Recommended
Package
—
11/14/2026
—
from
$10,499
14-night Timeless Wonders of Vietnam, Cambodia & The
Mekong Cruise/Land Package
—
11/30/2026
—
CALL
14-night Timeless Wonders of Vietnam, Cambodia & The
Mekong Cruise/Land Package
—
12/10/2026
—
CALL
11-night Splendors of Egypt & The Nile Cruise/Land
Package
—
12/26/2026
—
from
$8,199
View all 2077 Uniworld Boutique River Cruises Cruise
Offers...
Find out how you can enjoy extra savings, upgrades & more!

☆ ☆ ☆ ☆ ☆ ☆ ☆

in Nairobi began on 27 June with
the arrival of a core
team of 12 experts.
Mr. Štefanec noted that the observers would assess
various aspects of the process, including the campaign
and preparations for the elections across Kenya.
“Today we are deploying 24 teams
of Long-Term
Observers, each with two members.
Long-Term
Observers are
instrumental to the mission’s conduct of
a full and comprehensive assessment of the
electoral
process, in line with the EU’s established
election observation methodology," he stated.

☆ ☆ ☆ ☆ ☆ ☆ ☆

A word-for-word copy of the lines above from the one with "Recommended" through the one with "Find out how", inclusive, is the only output wanted.

Recommended
Package
—
11/14/2026
—
from
$10,499
14-night Timeless Wonders of Vietnam, Cambodia & The
Mekong Cruise/Land Package
—
11/30/2026
—
CALL
14-night Timeless Wonders of Vietnam, Cambodia & The
Mekong Cruise/Land Package
—
12/10/2026
—
CALL
11-night Splendors of Egypt & The Nile Cruise/Land
Package
—
12/26/2026
—
from
$8,199
View all 2077 Uniworld Boutique River Cruises Cruise
Offers...
Find out how you can enjoy extra savings, upgrades & more!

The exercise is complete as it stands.